My partner was well protected walking a BD C4 #6 cam through the crux. When the angle lessens the crack is wider than #6, but he got nuts and small cams in. Fun route.
By tooTALLtim
From: Boulder, CO
Jul 1, 2008

Bring the #6.
By kevin fox
From: parker
Jul 12, 2008

I second that...if you own a #6 camalot or a #6 wild country bring it. the number five tipped out as i got a green alien in a small fissure. I walked the cam as far as i could. with a 70 meter rope you can make this into 2 pitches.
By pfwein
Aug 9, 2009

Used #5 Camalot (old style) then #1 RP on right wall (not totally bomber but seemed worth placing) above that before placing the good gear that comes after the OW crux on P3; nice juxtaposition of gear sizes.

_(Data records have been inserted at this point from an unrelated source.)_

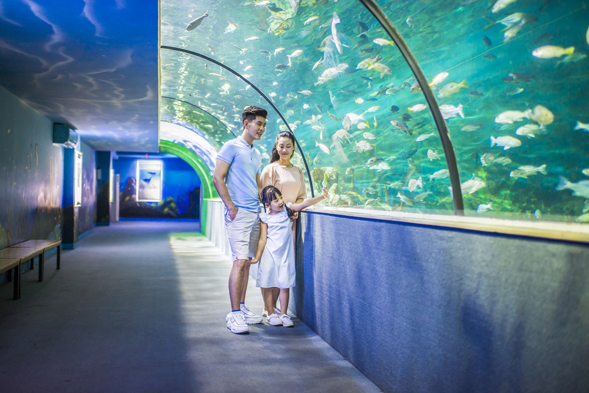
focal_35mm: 35
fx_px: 573
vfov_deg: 37.9
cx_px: 294
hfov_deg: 54.4
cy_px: 196
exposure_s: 1/40
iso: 1000
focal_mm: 35
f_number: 1.6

I wore shorts-don't do that!
By J1.
From: Boulder, Colorado
Oct 17, 2011

Great Route. Bring the #6 if you don't want to run out the crux off-width. I pushed a #5 Camalot as far as it would go and you still have about 10-15 feet of OW before you can get some small to finger size gear in (and that seemed like the hardest part). Felt pretty commiting without a #6.
By Yonkonian
From: Fort Collins, CO
Jun 20, 2013

Superb. Top to bottom one of the most splitter routes at Lumpy. Reminiscient of Vedawoo. Didn't use my #5 at all on the ow pitch. A #4 and hand-sized pieces sufficed for the first half. A #6 is mandatory unless you like running out offwidths. Felt insecure compaired to most of the ow climbing I've done. Kept trying to spit me out through the crux.